Mobile Feelings

© 2002-03, Christa SOMMERER & Laurent MIGNONNEAU

IAMAS lnstitute of Advanced Media Arts and Sciences, Gifu Japan

in collaboration with France Telecom  Studio Creatif, Paris

 

text originally published in: CODE The Language of our Time, Ars Electronica 2003, Hantje Cantz Verlag, pp. 258-261.

Background

Mobile phones have intruded our daily lives like hardly any other technology since the television and the desktop computer. While mobile phone users are generally glad to embrace the enormous advantages of being reachable any-time and any-where, a reduced sense of privacy combined with the involuntary witnessing of anonymous people’s private businesses has created a strange and sometimes awkward form of self-awareness and attention towards others. Mobile phones have transformed ordinary people into actors who narrate their most private details on the theatrical stages of train stations, restaurants, public spaces, streets, meeting areas, and any other social gathering places.

Concept

"Mobile Feelings" is an artistic project that explores the ambivalence of sharing personal information with an anonymous audience. Instead of communication via voice or images to people we know, "Mobile Feelings" lets people communicate with strangers through virtual touch and body sensations including smell and sweat using specially designed mobile phones.

As opposed to application-based systems in the area of “affective computing” [1], “wearable computing” [2], “robotic user interfaces” [3] and tactile interfaces for handheld devices [4], “Mobile Feelings” aims to create unusual and unsettling sensations of sharing private body sensations with complete strangers over a mobile phone network.

Description

Users at the Ars Electronica are provided with specially equipped "Mobile Feelings" phone devices that resemble organic or bodily shapes. These devices host miniature bio-sensors and actuators that capture the users' heartbeat, blood volume pressure and pulse, skin conductivity, sweat and smell. All data can be sent to other anonymous users who can perceive and feel these most private sensations through actuators, vibrators, ventilators, micro-electromechanical and micro-bio-electrochemical systems which are also embedded in each "Mobile Feelings" device.

 "Mobile Feelings" devices communicate with each other through a standard mobile phone network and users can move around freely to use their devices anywhere and anytime just like normal mobile phones.

Besides capturing and transmitting the various body data, the "Mobile Feelings" devices also display images of the other connected users. When a user touches her device and selects one of the displayed persons, she can receive this person’s body sensations, through for example a tickle, a vibration, a small wind or humidity, a pulse, a push or a slight stroke, creating a strange and perhaps erotic ambiguity.

Mobile Art for Daily Life

“Mobile Feelings” works anywhere and anytime and the physical location of people becomes completely irrelevant.

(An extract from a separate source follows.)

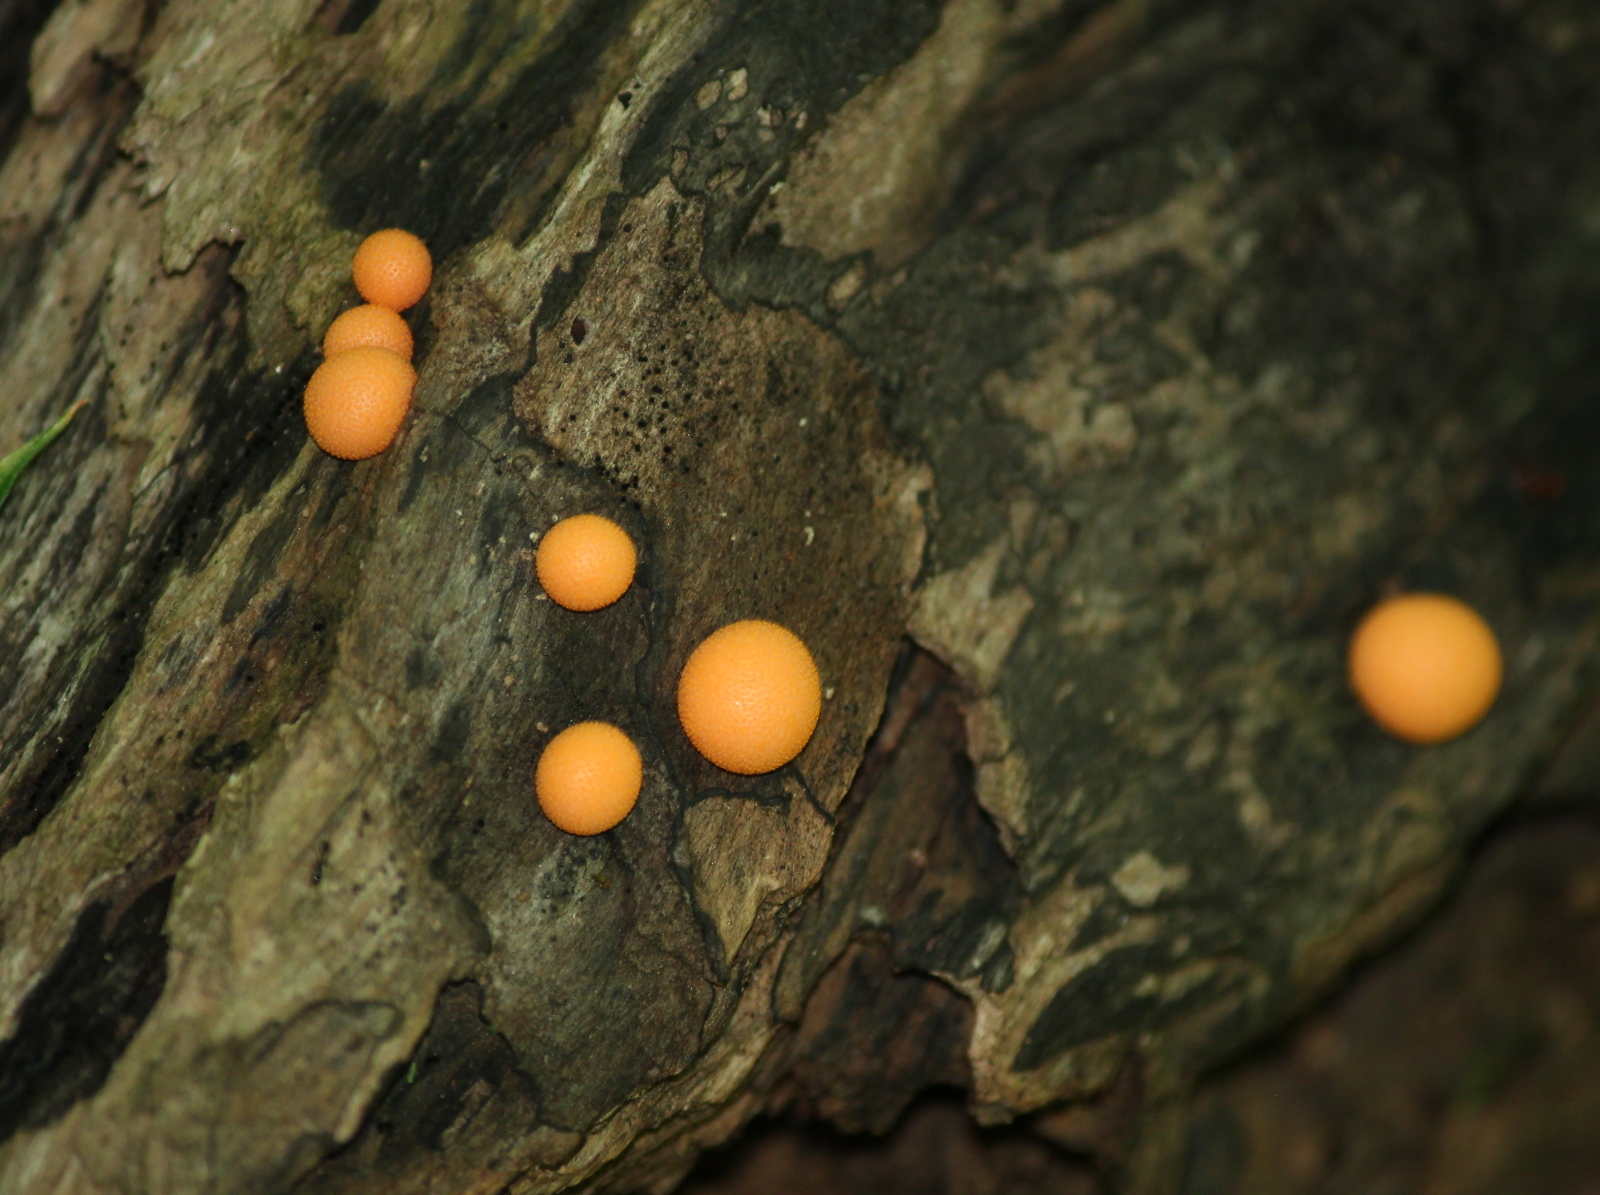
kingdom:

"Mobile Feelings" proposes an art form is this not any more location- or context based but instead becomes integrated into people’s daily lives.

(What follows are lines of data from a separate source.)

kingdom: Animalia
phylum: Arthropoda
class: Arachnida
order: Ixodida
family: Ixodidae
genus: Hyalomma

“Mobile Feelings” is an artistic project that investigates how technology has transformed our social and individual lives [5] and how we have accepted a reduced sense of privacy in exchange for connectivity and mobility. The project also explores how the sense of “touch” still remains one of our most private sensations, which we often avoid to share with strangers [6] and still lack a concise language to describe [7].

Finally, “Mobile Feelings” explores novel forms of mobile communications that might as well include smell and sweat as more private ways of “feeling and communicating with each other over distance.” In our aim to get media art off the walls and out into people’s lives, “Mobile Feelings” presents another step towards the merging of art, life and society.

References:

[1] Picard, R. W. and Klein, J. 2002. “Computers that Recognise and Respond to User Emotion: Theoretical and Practical Implications,” In: Interacting with Computers, 14, 2.

[2] Mann, S. 1997. “Wearable Computing: A First Step Toward Personal Imaging,” In: Computer, Vol. 30, No. 2, February 1997

[3] Sekiguchi, D., Inami, M., Kawakami, N., Maeda, T., Yanagida, Y. and Tachi S. 2001. “RobotPHONE: RUI for Interpersonal Communication,” In: Siggraph’01 Conference Abstracts and Applications, ACM Siggraph, p.134.

[4] Poupyrev, I., Maruyama, S. and Rekimoto, J. 2002. “Ambient Touch: Designing tactile interfaces for handheld devices,” In: UIST'2002. ACM. p. 51-60.

[5] Plant, S. 2001. “On the Mobile: the Effects of Mobile Telephones on Social and Individual Life,” Study report for Motorola Inc.

[6] Stenslie, S. 1996. “Wiring the Flesh: Towards the Limits and Possibilities of the Virtual Body,” In: Ars Electronica'96. Memesis. The Future of Evolution. Vienna/New York: Springer Verlag.

[7] Heller, M. A. and Schiff, W. (Eds.) 1991. The Psychology of Touch. Hillsdale, NJ.: Lawrence Erlbaum Associates.